In 2014, Prof. Yang’s papers reported extensive tests involving internal temperature measurements with embedded thermocouples.

So even if we discount SPR's testing (since it was done by Shawyer), there are two other labs (Eagleworks and Prof Yang in China) that have shown similar results. Eagleworks are the only ones to test in a hard vacuum so far, and they will supposedly be testing a higher powered magnetron EM Drive later this year. I believe Eagleworks is also planning to have 3 independent research teams do their own testing.

Response to New Test suggests NASA's EM Drive 2015-05-01 19:25:18


sounds to me like there is already a forum for nerds to discuss this hot new nerd sh*t


At 5/1/15 07:22 PM, supergandhi64 wrote: sounds like nerd sh*t to me. prove me wrong

--supergandhi64

I built a similar engine for my space cruiser 2 years back. The science behind it is solid. And earthrise is pretty damn spectacular from the moon at night.


PU PI PI PU PI PIII

PU PI PI PU PI PIII

BBS Signature

Response to New Test suggests NASA's EM Drive 2015-05-01 19:35:31


At 5/1/15 07:27 PM, supergandhi64 wrote: great but can you use it to kill nerds

--supergandhi64

You mean like yourself?


Formally known as Viper50

When you get into one of these groups theres only a couple of ways you can get out. One is death. The other is mental institution.

Last.fm Youtube

BBS Signature

Response to New Test suggests NASA's EM Drive 2015-05-01 19:46:45


At 5/1/15 07:36 PM, supergandhi64 wrote: shut up retard. no one was talking to you

--supergandhi64

You're one to talk.
But then again. At least I'm not a nerd.


Formally known as Viper50

When you get into one of these groups theres only a couple of ways you can get out. One is death. The other is mental institution.

Last.fm Youtube

BBS Signature

Response to New Test suggests NASA's EM Drive 2015-05-01 20:59:13


At 5/1/15 07:40 PM, NippleManOfMilk wrote: How's your daughter?

What the fuck, whhhyy? In context, you are infamous. Why??

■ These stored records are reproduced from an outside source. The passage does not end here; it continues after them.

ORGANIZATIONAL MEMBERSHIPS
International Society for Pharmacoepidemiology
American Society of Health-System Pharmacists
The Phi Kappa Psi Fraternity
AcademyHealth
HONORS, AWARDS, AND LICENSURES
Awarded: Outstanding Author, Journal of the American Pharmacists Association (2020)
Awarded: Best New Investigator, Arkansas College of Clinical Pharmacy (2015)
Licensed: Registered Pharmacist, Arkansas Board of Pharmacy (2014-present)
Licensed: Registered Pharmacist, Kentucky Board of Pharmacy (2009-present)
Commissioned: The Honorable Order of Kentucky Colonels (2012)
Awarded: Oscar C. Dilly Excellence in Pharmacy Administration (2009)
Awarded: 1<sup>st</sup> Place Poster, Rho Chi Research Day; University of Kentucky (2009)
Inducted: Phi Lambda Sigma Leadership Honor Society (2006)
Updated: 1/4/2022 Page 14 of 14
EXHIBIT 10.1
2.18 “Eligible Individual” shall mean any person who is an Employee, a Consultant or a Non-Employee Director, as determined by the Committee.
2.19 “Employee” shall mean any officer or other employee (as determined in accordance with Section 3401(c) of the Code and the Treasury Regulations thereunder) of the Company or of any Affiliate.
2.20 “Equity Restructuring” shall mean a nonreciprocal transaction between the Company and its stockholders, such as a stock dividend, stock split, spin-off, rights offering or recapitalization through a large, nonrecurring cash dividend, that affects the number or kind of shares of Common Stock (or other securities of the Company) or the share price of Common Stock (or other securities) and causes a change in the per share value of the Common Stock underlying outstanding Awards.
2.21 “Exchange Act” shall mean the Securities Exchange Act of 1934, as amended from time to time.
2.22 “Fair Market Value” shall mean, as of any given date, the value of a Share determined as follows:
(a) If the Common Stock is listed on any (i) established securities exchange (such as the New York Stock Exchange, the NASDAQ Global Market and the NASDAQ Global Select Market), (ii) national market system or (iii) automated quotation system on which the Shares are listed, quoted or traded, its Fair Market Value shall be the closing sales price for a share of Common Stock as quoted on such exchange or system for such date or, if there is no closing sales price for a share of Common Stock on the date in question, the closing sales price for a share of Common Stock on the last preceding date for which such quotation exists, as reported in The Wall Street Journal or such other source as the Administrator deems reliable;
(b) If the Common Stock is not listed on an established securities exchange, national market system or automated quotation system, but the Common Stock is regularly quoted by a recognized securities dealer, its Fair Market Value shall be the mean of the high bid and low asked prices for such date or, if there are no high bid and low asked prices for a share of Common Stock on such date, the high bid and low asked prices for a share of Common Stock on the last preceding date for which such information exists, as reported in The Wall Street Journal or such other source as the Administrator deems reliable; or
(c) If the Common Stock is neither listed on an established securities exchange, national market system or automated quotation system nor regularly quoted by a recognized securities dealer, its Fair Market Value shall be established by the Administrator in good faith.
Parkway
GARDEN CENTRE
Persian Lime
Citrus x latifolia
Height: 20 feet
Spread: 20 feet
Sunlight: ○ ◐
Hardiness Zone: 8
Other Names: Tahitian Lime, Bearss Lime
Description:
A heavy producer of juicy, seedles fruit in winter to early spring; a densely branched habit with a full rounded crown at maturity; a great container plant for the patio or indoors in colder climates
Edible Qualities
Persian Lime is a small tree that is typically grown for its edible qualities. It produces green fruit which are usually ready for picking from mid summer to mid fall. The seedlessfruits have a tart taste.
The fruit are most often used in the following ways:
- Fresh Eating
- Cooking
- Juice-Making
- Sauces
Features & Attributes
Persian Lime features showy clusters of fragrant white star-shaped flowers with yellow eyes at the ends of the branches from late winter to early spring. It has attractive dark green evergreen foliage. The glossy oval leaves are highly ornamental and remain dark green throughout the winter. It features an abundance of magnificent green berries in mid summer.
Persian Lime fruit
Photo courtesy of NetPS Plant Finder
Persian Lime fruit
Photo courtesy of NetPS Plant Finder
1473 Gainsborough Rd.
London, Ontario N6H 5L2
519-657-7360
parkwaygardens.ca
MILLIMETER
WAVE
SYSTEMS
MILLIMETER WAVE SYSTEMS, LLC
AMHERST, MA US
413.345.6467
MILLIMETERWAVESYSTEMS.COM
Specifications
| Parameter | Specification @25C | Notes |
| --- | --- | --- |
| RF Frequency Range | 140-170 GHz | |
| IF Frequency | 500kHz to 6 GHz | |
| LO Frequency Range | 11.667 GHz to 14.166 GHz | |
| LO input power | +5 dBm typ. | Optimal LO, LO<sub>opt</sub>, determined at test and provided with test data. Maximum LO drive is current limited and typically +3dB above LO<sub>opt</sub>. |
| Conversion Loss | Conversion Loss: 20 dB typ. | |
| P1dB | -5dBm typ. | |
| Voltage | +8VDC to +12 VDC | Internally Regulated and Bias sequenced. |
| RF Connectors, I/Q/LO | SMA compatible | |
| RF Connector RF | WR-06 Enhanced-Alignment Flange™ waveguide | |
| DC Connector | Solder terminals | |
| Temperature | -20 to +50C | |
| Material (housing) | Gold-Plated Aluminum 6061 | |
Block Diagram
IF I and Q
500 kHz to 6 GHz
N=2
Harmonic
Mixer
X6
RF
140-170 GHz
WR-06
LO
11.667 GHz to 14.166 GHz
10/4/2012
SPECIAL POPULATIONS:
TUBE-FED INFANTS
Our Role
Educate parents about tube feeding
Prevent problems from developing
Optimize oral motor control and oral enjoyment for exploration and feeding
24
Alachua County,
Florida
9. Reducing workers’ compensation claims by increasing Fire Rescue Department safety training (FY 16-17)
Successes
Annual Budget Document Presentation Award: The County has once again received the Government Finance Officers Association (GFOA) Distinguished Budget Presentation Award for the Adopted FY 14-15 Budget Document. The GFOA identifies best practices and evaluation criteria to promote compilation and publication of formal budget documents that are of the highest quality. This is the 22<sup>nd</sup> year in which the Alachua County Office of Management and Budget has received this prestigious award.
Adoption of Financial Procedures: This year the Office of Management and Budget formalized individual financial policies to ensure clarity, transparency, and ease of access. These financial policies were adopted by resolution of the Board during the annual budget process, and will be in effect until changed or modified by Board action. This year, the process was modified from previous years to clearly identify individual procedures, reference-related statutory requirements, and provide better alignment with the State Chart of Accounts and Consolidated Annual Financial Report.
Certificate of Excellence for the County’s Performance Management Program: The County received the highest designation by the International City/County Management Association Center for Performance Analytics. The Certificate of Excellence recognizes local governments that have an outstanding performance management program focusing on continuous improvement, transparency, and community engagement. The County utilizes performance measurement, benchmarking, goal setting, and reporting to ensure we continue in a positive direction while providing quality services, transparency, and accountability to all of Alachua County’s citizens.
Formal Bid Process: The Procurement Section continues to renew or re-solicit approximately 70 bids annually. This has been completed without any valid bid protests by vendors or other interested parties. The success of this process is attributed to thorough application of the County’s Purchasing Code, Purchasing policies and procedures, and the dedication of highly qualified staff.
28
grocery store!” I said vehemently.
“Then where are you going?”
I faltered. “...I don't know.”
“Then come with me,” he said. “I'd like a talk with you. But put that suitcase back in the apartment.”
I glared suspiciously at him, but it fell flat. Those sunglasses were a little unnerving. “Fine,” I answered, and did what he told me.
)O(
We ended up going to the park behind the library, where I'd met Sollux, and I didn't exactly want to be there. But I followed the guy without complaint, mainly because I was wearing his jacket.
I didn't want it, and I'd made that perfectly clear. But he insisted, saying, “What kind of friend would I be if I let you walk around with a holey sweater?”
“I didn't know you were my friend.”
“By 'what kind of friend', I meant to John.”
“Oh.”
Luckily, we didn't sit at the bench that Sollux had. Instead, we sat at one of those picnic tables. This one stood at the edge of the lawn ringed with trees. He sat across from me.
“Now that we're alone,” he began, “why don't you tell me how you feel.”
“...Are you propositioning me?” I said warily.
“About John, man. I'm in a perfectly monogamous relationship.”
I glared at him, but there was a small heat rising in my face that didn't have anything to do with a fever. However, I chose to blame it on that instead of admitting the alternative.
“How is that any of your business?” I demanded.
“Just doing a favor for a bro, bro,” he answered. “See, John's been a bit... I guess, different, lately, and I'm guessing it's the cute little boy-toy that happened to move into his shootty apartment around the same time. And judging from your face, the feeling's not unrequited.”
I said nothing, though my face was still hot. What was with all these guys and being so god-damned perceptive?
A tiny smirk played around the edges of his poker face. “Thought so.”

Response to New Test suggests NASA's EM Drive 2015-05-01 21:17:14


At 5/1/15 07:40 PM, NippleManOfMilk wrote: How's your daughter?

Not cool.
Leave Newgrounds.


Let us wallow in the filth of the void clinging to one another.

Formerly Schizo-sephy.

Response to New Test suggests NASA's EM Drive 2015-05-01 21:40:01


guys l, they're still only talking about 9.4% the speed of light. that's great for little satellites and rover missions, things we tinker with here at home, but that's nowhere near fast enough for interstellar travel. realistically, we're probably going to be stuck here for at least a thousand years. that's not a random number, that's Michio Kaku's words.

Response to New Test suggests NASA's EM Drive 2015-05-01 22:12:31


At 5/1/15 09:40 PM, Cool-Points wrote: guys l, they're still only talking about 9.4% the speed of light. that's great for little satellites and rover missions, things we tinker with here at home, but that's nowhere near fast enough for interstellar travel. realistically, we're probably going to be stuck here for at least a thousand years. that's not a random number, that's Michio Kaku's words.

Think of this as a impulse drive ala Star Trek, this would work wonders for inner solar system and asteroid mining.